Work item — Reproduce every line of the material, exactly as given.

Exercise input —

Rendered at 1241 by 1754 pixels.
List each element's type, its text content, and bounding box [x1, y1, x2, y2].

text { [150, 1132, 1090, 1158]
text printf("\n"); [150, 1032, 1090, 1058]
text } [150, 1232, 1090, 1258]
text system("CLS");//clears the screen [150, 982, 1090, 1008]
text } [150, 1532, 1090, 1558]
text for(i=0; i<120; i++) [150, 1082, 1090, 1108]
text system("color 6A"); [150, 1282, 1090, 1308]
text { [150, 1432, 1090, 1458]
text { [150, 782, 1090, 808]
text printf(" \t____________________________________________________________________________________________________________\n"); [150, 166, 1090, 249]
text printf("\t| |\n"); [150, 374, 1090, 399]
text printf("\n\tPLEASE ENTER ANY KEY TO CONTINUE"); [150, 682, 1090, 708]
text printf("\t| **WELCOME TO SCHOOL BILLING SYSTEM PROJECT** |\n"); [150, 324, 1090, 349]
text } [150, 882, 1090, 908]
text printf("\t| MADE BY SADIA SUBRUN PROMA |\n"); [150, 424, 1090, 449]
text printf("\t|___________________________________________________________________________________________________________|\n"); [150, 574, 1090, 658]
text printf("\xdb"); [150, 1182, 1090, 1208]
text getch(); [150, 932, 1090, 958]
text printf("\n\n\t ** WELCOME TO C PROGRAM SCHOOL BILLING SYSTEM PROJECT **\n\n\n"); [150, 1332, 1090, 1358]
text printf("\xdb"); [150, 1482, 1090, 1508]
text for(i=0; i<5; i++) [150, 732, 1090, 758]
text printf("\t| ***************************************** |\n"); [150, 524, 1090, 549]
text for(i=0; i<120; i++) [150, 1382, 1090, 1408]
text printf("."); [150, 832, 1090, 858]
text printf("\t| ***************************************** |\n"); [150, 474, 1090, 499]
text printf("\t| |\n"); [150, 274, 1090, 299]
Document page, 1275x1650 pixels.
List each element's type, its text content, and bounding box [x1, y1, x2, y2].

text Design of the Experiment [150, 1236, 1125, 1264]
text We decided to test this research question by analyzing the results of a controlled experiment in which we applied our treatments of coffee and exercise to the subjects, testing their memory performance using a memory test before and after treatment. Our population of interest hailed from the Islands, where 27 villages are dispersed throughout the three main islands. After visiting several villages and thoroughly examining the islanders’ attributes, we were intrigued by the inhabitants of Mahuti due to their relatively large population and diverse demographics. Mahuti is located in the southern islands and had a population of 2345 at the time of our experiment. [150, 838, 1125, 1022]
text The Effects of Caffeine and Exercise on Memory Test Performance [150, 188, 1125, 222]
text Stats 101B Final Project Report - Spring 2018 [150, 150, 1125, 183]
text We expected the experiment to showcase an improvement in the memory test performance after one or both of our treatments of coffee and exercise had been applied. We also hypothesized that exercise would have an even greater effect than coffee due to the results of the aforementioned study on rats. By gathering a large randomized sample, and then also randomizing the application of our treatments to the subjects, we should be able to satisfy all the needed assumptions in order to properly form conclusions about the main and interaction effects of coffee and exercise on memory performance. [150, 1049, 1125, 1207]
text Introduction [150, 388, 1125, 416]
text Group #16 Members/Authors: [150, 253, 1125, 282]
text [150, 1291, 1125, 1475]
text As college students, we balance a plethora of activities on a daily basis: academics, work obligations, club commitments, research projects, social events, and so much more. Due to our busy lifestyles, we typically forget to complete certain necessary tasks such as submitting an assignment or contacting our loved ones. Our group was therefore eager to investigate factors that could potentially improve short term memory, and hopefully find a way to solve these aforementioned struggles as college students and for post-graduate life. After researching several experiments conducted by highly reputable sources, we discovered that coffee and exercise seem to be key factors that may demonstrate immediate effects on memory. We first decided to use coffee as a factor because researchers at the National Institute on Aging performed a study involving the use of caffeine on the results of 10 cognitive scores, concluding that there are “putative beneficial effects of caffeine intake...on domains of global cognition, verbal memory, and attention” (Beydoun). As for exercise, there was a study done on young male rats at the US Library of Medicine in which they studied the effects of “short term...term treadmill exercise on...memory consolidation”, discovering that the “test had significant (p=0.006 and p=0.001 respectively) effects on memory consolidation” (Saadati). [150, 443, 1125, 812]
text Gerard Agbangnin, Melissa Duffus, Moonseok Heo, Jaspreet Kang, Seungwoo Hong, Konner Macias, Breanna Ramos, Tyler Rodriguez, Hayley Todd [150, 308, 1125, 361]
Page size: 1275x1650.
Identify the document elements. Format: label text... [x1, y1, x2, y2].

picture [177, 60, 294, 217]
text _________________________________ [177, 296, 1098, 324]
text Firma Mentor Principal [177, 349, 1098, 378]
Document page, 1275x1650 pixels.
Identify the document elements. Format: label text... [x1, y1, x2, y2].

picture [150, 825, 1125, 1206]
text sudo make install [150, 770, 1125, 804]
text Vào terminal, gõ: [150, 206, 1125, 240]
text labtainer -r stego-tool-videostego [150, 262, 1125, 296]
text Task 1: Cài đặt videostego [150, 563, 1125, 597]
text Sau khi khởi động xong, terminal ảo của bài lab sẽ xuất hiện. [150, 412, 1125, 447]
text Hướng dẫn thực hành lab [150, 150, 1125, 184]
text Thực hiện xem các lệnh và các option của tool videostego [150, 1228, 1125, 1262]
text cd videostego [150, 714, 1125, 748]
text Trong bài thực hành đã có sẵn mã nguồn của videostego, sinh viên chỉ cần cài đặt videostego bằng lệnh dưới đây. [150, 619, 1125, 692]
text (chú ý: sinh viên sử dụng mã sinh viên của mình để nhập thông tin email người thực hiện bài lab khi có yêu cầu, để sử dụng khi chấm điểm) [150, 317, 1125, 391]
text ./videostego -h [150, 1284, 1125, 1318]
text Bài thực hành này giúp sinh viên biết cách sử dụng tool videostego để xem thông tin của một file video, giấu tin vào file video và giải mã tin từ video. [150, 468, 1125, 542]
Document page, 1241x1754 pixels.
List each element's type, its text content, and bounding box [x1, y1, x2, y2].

Solution to the problem —
Rendered at 1241 by 1754 pixels.
List each element's type, its text content, and bounding box [x1, y1, x2, y2].

text { [150, 1132, 1090, 1158]
text printf("\n"); [150, 1032, 1090, 1058]
text } [150, 1232, 1090, 1258]
text system("CLS");//clears the screen [150, 982, 1090, 1008]
text } [150, 1532, 1090, 1558]
text for(i=0; i<120; i++) [150, 1082, 1090, 1108]
text system("color 6A"); [150, 1282, 1090, 1308]
text { [150, 1432, 1090, 1458]
text { [150, 782, 1090, 808]
text printf(" \t____________________________________________________________________________________________________________\n"); [150, 166, 1090, 249]
text printf("\t| |\n"); [150, 374, 1090, 399]
text printf("\n\tPLEASE ENTER ANY KEY TO CONTINUE"); [150, 682, 1090, 708]
text printf("\t| **WELCOME TO SCHOOL BILLING SYSTEM PROJECT** |\n"); [150, 324, 1090, 349]
text } [150, 882, 1090, 908]
text printf("\t| MADE BY SADIA SUBRUN PROMA |\n"); [150, 424, 1090, 449]
text printf("\t|___________________________________________________________________________________________________________|\n"); [150, 574, 1090, 658]
text printf("\xdb"); [150, 1182, 1090, 1208]
text getch(); [150, 932, 1090, 958]
text printf("\n\n\t ** WELCOME TO C PROGRAM SCHOOL BILLING SYSTEM PROJECT **\n\n\n"); [150, 1332, 1090, 1358]
text printf("\xdb"); [150, 1482, 1090, 1508]
text for(i=0; i<5; i++) [150, 732, 1090, 758]
text printf("\t| ***************************************** |\n"); [150, 524, 1090, 549]
text for(i=0; i<120; i++) [150, 1382, 1090, 1408]
text printf("."); [150, 832, 1090, 858]
text printf("\t| ***************************************** |\n"); [150, 474, 1090, 499]
text printf("\t| |\n"); [150, 274, 1090, 299]
Document page, 1275x1650 pixels.
List each element's type, its text content, and bounding box [x1, y1, x2, y2].

text Design of the Experiment [150, 1236, 1125, 1264]
text We decided to test this research question by analyzing the results of a controlled experiment in which we applied our treatments of coffee and exercise to the subjects, testing their memory performance using a memory test before and after treatment. Our population of interest hailed from the Islands, where 27 villages are dispersed throughout the three main islands. After visiting several villages and thoroughly examining the islanders’ attributes, we were intrigued by the inhabitants of Mahuti due to their relatively large population and diverse demographics. Mahuti is located in the southern islands and had a population of 2345 at the time of our experiment. [150, 838, 1125, 1022]
text The Effects of Caffeine and Exercise on Memory Test Performance [150, 188, 1125, 222]
text Stats 101B Final Project Report - Spring 2018 [150, 150, 1125, 183]
text We expected the experiment to showcase an improvement in the memory test performance after one or both of our treatments of coffee and exercise had been applied. We also hypothesized that exercise would have an even greater effect than coffee due to the results of the aforementioned study on rats. By gathering a large randomized sample, and then also randomizing the application of our treatments to the subjects, we should be able to satisfy all the needed assumptions in order to properly form conclusions about the main and interaction effects of coffee and exercise on memory performance. [150, 1049, 1125, 1207]
text Introduction [150, 388, 1125, 416]
text Group #16 Members/Authors: [150, 253, 1125, 282]
text [150, 1291, 1125, 1475]
text As college students, we balance a plethora of activities on a daily basis: academics, work obligations, club commitments, research projects, social events, and so much more. Due to our busy lifestyles, we typically forget to complete certain necessary tasks such as submitting an assignment or contacting our loved ones. Our group was therefore eager to investigate factors that could potentially improve short term memory, and hopefully find a way to solve these aforementioned struggles as college students and for post-graduate life. After researching several experiments conducted by highly reputable sources, we discovered that coffee and exercise seem to be key factors that may demonstrate immediate effects on memory. We first decided to use coffee as a factor because researchers at the National Institute on Aging performed a study involving the use of caffeine on the results of 10 cognitive scores, concluding that there are “putative beneficial effects of caffeine intake...on domains of global cognition, verbal memory, and attention” (Beydoun). As for exercise, there was a study done on young male rats at the US Library of Medicine in which they studied the effects of “short term...term treadmill exercise on...memory consolidation”, discovering that the “test had significant (p=0.006 and p=0.001 respectively) effects on memory consolidation” (Saadati). [150, 443, 1125, 812]
text Gerard Agbangnin, Melissa Duffus, Moonseok Heo, Jaspreet Kang, Seungwoo Hong, Konner Macias, Breanna Ramos, Tyler Rodriguez, Hayley Todd [150, 308, 1125, 361]
Page size: 1275x1650.
Identify the document elements. Format: label text... [x1, y1, x2, y2].

picture [177, 60, 294, 217]
text _________________________________ [177, 296, 1098, 324]
text Firma Mentor Principal [177, 349, 1098, 378]
Document page, 1275x1650 pixels.
Identify the document elements. Format: label text... [x1, y1, x2, y2].

picture [150, 825, 1125, 1206]
text sudo make install [150, 770, 1125, 804]
text Vào terminal, gõ: [150, 206, 1125, 240]
text labtainer -r stego-tool-videostego [150, 262, 1125, 296]
text Task 1: Cài đặt videostego [150, 563, 1125, 597]
text Sau khi khởi động xong, terminal ảo của bài lab sẽ xuất hiện. [150, 412, 1125, 447]
text Hướng dẫn thực hành lab [150, 150, 1125, 184]
text Thực hiện xem các lệnh và các option của tool videostego [150, 1228, 1125, 1262]
text cd videostego [150, 714, 1125, 748]
text Trong bài thực hành đã có sẵn mã nguồn của videostego, sinh viên chỉ cần cài đặt videostego bằng lệnh dưới đây. [150, 619, 1125, 692]
text (chú ý: sinh viên sử dụng mã sinh viên của mình để nhập thông tin email người thực hiện bài lab khi có yêu cầu, để sử dụng khi chấm điểm) [150, 317, 1125, 391]
text ./videostego -h [150, 1284, 1125, 1318]
text Bài thực hành này giúp sinh viên biết cách sử dụng tool videostego để xem thông tin của một file video, giấu tin vào file video và giải mã tin từ video. [150, 468, 1125, 542]
Document page, 1241x1754 pixels.
List each element's type, its text content, and bounding box [x1, y1, x2, y2].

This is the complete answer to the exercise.